Task statement :: Only a number is wanted here. Tally the lines of the data that contain "median".

Supplied material ::
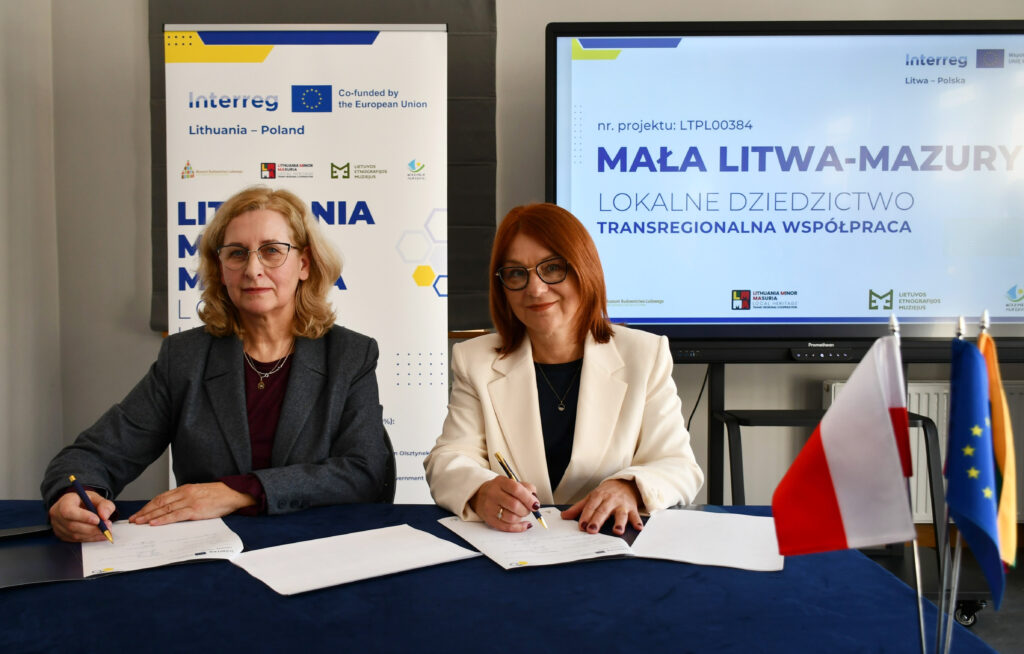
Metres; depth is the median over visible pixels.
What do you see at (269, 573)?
paper sheet
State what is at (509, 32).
wall
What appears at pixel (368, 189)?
roll-up banner
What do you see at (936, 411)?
radiator
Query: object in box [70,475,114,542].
pen
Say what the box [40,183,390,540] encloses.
woman
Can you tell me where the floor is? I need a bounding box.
[856,540,1023,653]
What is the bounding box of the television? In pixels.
[546,18,1023,352]
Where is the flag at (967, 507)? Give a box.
[944,335,1005,609]
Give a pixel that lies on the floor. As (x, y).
(981, 625)
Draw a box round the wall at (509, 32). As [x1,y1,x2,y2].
[25,0,1022,521]
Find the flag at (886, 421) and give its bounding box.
[773,328,918,555]
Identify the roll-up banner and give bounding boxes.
[164,23,449,502]
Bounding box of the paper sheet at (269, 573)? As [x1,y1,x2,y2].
[226,522,482,597]
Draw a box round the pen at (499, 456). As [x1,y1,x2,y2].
[495,451,547,528]
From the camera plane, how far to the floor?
2.89 m
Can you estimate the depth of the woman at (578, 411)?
1.84 m
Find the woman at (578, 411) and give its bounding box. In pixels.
[427,202,705,537]
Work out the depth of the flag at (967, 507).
0.86 m
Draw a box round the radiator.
[825,379,1023,524]
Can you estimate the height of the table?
0.674 m
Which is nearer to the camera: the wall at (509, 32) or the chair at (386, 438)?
the chair at (386, 438)
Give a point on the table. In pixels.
(208, 577)
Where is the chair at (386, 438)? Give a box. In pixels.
[374,425,396,502]
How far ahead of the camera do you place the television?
2.87 m
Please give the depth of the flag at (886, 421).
0.89 m
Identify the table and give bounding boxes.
[0,500,1001,653]

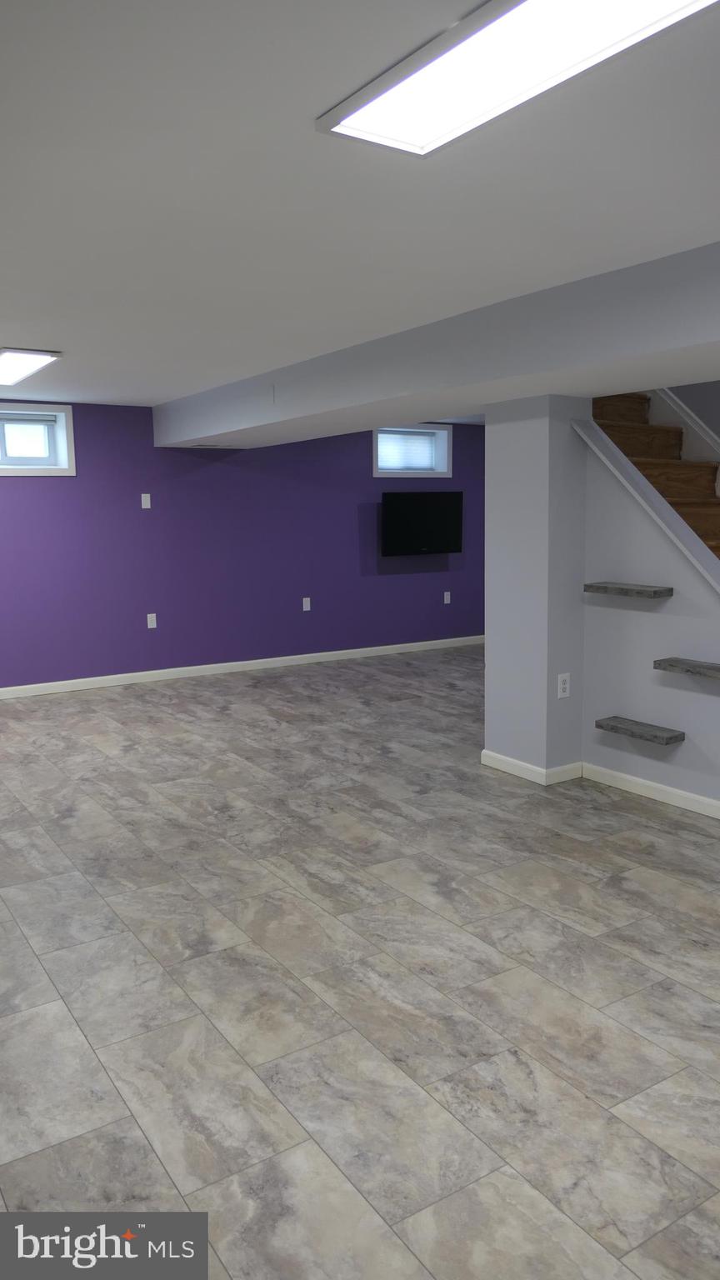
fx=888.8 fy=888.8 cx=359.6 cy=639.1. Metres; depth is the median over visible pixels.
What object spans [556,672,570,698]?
wall socket
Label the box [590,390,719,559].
staircase
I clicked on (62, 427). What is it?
window
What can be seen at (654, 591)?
floating shelf
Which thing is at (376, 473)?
window
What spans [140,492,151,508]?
light switch
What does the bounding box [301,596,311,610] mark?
wall socket
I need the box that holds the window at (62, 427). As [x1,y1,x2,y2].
[0,402,75,475]
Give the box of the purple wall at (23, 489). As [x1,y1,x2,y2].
[0,397,487,690]
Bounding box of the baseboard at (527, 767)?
[481,749,584,784]
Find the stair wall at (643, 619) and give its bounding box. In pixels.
[578,425,719,810]
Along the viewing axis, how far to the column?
4.48 m
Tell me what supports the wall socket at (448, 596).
attached to the purple wall at (23, 489)
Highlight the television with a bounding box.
[380,489,463,555]
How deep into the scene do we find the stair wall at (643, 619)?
4.26 m
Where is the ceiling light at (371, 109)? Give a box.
[314,0,717,157]
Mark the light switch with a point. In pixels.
(142, 498)
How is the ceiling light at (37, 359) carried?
attached to the ceiling
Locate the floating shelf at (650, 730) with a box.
[595,714,684,744]
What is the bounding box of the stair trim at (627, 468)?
[571,418,719,591]
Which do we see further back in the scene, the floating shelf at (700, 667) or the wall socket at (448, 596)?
the wall socket at (448, 596)
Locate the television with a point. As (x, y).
(444, 505)
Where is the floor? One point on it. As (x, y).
(112, 1109)
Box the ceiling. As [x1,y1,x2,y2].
[0,0,719,409]
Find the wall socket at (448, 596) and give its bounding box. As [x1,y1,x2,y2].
[442,590,450,604]
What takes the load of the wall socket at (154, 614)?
attached to the purple wall at (23, 489)
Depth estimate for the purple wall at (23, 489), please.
7.62 m
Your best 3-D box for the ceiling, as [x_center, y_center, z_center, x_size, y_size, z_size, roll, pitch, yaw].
[0.423,-1.531,4.016,6.948,0.133,9.293,-6,10,-32]
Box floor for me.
[0,644,719,1279]
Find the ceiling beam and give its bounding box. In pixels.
[155,238,719,451]
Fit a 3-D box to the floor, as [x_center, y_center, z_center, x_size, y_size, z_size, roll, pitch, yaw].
[0.481,0.838,4.259,7.308,0.110,8.995,-6,10,-32]
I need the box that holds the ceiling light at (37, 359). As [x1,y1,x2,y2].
[0,347,61,385]
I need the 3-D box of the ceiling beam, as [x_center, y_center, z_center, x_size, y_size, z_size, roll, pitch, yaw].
[0.876,-1.328,4.187,0.869,0.332,8.101,-6,10,-32]
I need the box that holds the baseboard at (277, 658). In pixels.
[0,634,484,699]
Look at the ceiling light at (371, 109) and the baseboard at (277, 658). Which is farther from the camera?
the baseboard at (277, 658)
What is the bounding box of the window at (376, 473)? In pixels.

Exercise solution :: 2